# Multi-Output CNN for Speech Recognition and Gender Classification

This notebook implements a **Multi-Output CNN** that predicts both digit and gender simultaneously:

## 🧠 Methodology
1. **Feature Extraction**
   - Extract Mel-Frequency Cepstral Coefficients (MFCCs) from audio recordings using Librosa
   - Standardize input shape by padding/truncating sequences to a fixed length

2. **Data Preparation**
   - Convert audio into numpy arrays of shape (n_mfcc, time, 1)
   - Encode labels:
     - Gender → one-hot vector ([1,0] = male, [0,1] = female)
     - Digit → one-hot vector of length 10

3. **Model Architecture (Multi-Output CNN)**
   - Convolutional Neural Network (CNN) extracts time–frequency patterns
   - Shared convolutional layers → two output branches:
     - Gender classifier (softmax over 2 classes)
     - Digit classifier (softmax over 10 classes)

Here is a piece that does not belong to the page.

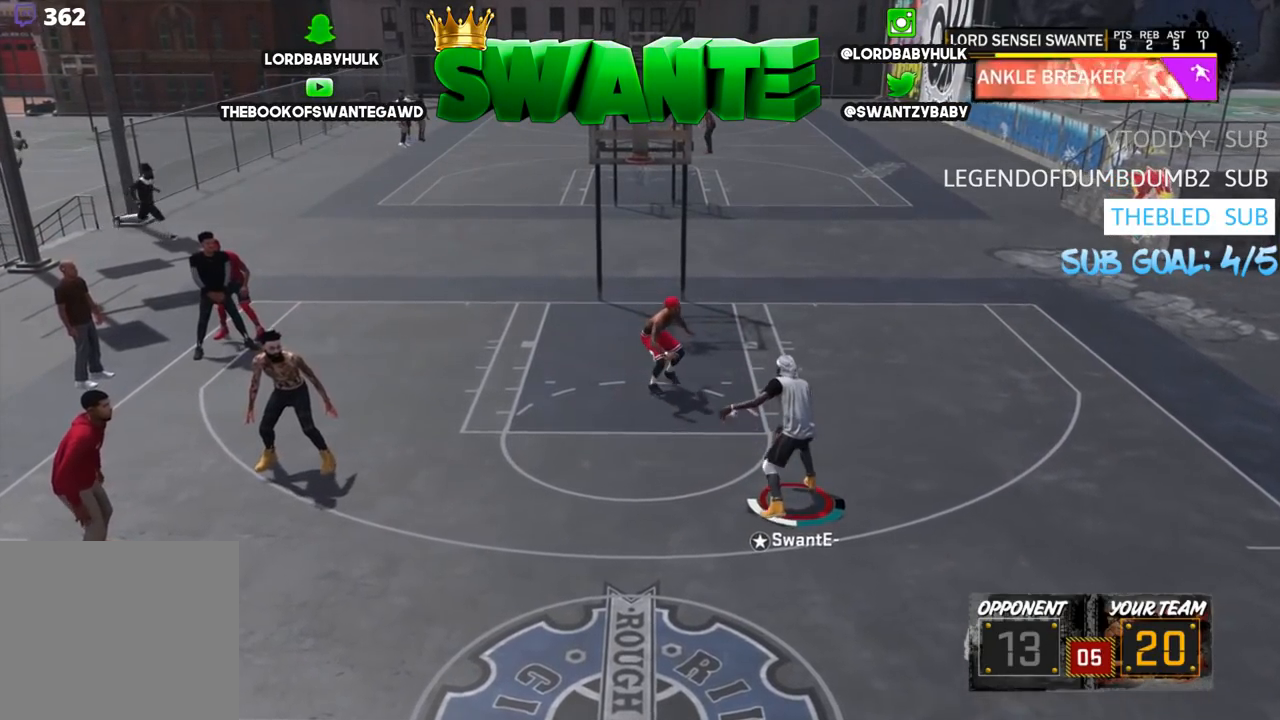
{"buttons": ["R2"], "left_stick": "up-right", "right_stick": "center", "events": []}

4. **Training & Evaluation**
   - Train/test split = 70/30
   - Loss function = categorical crossentropy (for both tasks)
   - Metrics = accuracy, precision, recall, F1-score
   - Visualization of training history (accuracy/loss curves)

## Dataset Structure
```
Dataset/
   d0/ (digit 0)
      male/   → male speakers saying "zero"
      female/ → female speakers saying "zero"
   d1/ (digit 1)
      male/   → male speakers saying "one"
      female/ → female speakers saying "one"
   ...
   d9/ (digit 9)
      male/   → male speakers saying "nine"
      female/ → female speakers saying "nine"
```

**Note**: We predict BOTH digit (0-9) AND gender (male/female) simultaneously using a Multi-Output CNN.


In [None]:
# Import necessary libraries
import os
import sys
import warnings
warnings.filterwarnings('ignore')

# Add src directory to path
sys.path.append('src')

# Import our Multi-Output CNN modules
from extract_features import create_cnn_dataset
from train_model import train_multi_output_cnn_pipeline
from evaluate_model import evaluate_multi_output_cnn_pipeline

# Standard libraries
import numpy as np
import pandas as pd
import matplotlib.pyplot as plt
import seaborn as sns
import numpy as np
import pandas as pd
import matplotlib.pyplot as plt
import seaborn as sns

# Set up plotting
plt.style.use('seaborn-v0_8')
sns.set_palette("husl")

print("✅ All libraries imported successfully!")
print("🎯 Ready to implement gender classification for speech recognition")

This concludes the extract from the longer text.